As Donald Trump read his State of the Union address, offering DACA recipients as a bargaining chip for his wall, along with stingier limits on legal immigration and funding for a more vicious immigration enforcement regime, a victim of that regime, Audemio Orozco-Ramirez, sat in the for-profit GEO detention facility in Aurora, Colorado, facing imminent deportation.
Audemio has a wife and seven children in Vida, Montana, where he has worked as a ranch hand and lived for 20 years. Six of his children, ages 4 to 19, are U.S. citizens, and one is a DACA recipient who remembers no other home but in America. In 2013, Audemio was detained by ICE, merely as a passenger in a traffic stop, and placed in a local jail where he was raped. He won a settlement from the government for the sexual assault, and was given a work permit. As a victim of a crime who cooperated with law enforcement, Audemio is eligible for U visa, which would block his deportation, but his application has never been responded to. His role as a community leader and activist grew, but last August, in a routine check-in with ICE, he was unexpectedly detained and shipped to Colorado for deportation. His appeal failed just last week, and he could be deported any day.
In Colorado and across the nation, ICE deportations are reaching new heights of arbitrariness, hypocrisy, vindictiveness and pure cruelty. Policies from the latter years of the Obama administration that focused immigration enforcement on people convicted of serious crimes have largely been dropped in favor of arbitrary deportation of anyone who can be deported, and even deportations in retaliation for community activism. Audemio is an example of that retaliation, along with Eliseo Jurado, recently detained in Boulder, Colorado because his wife is in sanctuary at a local church, or Ravi Ragbir, detained for his activism in New York, also at a routine ICE check-in. ICE director Thomas Homan has doubled down on remarks that undocumented immigrants “should be afraid,” making clear that generating fear is the goal. ICE is purchasing license plate data from private companies, hanging out at courthouses, making random raids, and targeting peaceful and highly valued members of our communities. ICE is ripping families apart with unmitigated cruelty, creating nothing less than a modern-day reign of terror across America.
The Trump administration likes to claim that safety is the goal, and its propaganda aims to stoke fear of immigrants by highlighting a handful of cherry-picked crimes that immigrants have committed, a technique that could be used to demonize any group of people in the world. Imagine, for example, a campaign against left-handed people. Just find a few crimes someone left-handed committed, trumpet those examples to label left-handed people as dangerous, and call for the elimination of those sinister left-handers. If someone objects, say, “What, don’t you care about the victims of left-handed crimes?” This same technique was used in 1930s Germany where lists of crimes committed by Jews were published to help turn public opinion against them. It is a despicable and highly misleading technique that was on display once again in the State of the Union address.
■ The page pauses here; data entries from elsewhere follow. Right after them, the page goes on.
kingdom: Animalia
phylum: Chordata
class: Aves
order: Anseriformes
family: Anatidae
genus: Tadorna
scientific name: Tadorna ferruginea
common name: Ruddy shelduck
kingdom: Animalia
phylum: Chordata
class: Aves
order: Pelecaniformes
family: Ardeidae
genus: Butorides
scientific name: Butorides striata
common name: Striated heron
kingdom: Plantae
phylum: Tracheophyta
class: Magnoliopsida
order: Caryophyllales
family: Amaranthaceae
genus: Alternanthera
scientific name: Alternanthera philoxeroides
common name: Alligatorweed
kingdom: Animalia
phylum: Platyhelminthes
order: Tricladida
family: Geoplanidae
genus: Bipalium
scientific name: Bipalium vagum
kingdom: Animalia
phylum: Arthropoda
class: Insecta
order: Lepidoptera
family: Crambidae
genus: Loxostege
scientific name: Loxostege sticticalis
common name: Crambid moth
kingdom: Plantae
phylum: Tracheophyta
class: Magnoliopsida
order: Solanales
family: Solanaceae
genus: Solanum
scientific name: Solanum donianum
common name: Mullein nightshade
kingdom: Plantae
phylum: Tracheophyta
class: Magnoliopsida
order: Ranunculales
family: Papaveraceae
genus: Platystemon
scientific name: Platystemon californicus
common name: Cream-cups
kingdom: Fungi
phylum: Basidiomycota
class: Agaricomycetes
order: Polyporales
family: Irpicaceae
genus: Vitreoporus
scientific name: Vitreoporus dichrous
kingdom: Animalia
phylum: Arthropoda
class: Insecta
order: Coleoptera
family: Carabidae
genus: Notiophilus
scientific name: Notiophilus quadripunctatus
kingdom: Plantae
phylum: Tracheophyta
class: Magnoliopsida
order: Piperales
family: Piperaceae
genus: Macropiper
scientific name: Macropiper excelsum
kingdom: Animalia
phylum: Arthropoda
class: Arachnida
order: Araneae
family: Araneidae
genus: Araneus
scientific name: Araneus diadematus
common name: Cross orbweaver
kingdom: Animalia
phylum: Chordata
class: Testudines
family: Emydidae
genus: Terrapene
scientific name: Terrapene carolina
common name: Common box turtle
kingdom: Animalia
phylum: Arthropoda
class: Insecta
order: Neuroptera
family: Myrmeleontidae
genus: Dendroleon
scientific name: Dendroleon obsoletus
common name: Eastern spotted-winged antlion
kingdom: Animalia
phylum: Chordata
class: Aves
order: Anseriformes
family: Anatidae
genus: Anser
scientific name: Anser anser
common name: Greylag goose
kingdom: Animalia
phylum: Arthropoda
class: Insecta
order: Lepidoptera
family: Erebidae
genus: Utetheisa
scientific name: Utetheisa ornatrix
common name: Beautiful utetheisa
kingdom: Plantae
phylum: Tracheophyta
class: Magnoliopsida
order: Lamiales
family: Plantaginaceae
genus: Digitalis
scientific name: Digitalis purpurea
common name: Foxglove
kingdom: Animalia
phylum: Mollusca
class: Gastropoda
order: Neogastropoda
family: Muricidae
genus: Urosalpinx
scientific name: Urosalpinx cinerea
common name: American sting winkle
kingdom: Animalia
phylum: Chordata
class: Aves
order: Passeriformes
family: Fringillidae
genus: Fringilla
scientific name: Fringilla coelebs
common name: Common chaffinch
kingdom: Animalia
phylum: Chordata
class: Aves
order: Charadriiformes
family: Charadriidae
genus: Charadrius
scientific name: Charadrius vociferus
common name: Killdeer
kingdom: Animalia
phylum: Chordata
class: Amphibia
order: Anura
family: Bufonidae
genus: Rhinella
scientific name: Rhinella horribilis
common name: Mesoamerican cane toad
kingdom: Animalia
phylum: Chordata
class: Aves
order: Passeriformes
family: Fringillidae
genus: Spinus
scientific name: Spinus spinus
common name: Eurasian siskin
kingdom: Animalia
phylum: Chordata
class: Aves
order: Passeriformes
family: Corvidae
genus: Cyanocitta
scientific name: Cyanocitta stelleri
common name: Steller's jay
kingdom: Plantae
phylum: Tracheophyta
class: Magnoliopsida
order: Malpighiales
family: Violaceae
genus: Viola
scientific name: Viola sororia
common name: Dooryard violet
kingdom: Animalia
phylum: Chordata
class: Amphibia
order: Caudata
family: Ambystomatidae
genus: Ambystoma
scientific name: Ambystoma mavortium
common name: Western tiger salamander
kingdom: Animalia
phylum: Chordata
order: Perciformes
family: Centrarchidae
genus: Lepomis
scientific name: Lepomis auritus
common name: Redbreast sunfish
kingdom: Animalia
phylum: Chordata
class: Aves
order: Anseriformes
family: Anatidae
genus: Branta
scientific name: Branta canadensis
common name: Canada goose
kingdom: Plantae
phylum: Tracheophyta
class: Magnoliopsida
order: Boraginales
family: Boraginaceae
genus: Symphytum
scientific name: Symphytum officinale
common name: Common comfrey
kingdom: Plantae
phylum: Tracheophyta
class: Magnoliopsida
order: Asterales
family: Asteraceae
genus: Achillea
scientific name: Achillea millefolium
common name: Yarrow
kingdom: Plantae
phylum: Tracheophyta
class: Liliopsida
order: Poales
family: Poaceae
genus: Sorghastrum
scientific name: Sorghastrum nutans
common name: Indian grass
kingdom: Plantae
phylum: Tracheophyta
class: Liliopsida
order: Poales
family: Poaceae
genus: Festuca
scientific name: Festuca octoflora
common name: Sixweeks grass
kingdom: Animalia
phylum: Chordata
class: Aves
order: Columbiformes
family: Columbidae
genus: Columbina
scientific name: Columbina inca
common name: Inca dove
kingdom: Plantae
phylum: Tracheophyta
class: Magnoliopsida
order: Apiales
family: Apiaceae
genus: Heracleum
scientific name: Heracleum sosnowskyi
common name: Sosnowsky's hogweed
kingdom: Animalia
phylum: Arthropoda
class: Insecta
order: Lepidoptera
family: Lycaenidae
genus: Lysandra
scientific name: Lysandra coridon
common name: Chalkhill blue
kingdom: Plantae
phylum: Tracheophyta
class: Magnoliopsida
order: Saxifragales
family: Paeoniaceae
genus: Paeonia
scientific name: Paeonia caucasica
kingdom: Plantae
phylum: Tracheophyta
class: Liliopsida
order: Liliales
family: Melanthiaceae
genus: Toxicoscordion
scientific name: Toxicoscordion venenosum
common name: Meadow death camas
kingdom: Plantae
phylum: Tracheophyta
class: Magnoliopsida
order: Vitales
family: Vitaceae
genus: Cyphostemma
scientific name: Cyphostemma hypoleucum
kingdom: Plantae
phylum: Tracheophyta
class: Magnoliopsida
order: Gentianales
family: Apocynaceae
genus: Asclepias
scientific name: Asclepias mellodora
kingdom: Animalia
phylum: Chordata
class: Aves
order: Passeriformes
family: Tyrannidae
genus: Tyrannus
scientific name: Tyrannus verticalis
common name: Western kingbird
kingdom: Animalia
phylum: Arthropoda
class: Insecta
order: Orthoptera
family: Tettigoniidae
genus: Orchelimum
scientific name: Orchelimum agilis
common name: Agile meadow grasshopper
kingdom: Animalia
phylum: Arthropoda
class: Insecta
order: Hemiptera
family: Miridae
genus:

In truth, America’s undocumented immigrants are significantly less likely to commit violent crimes than other Americans. Some are here to escape violence and suffering, and many came to pursue the American dream, often encouraged to come despite the obstacle of badly-broken immigration laws. These are our neighbors, hard-working and dedicated to their families, and yes, tax-paying as well. Given the economic role of immigration, mass deportations would in fact be an economic disaster for our nation. And not only do arbitrary or retaliatory ICE deportations do nothing to make us safer—they do the opposite. When ICE co-opts local police, it breaks down the relationship between law enforcement and local communities, making everyone less safe.
Safety and economics are false justifications for the ICE reign of terror—the real reasons are clearly rooted in white supremacist fantasies of Making America Whiter Again. Donald Trump shares almost none of the cultural or political philosophy of Norway; the only possible reason he would lift up immigration from Norway in contrast to the “shithole” nations of Africa is that it has one of the whitest populations of any nation. His proposed immigration policies would make our legal immigration system even more restrictive and broken, while wasting vast sums of money on a useless wall and an expansion of ICE and Border Patrol cruelty, violating basic American principles of civil rights and civil liberties. What we need instead is an immediate, clean Dream Act for DACA recipients followed by comprehensive immigration reform with compassionate and sensible enforcement, a path to citizenship for all residents willing and able to follow it, and a legal immigration system without racial bias that works far better than what we have now.
Audemio should be home with his family in Montana, not in a for-profit Colorado detention facility awaiting deportation. He is not a threat to our nation, but the ICE reign of terror that targeted him is.
Nathan Woodliff-Stanley is the executive director of the ACLU of Colorado. Photo of Audemio Orozco-Ramirez via ACLU of Colorado.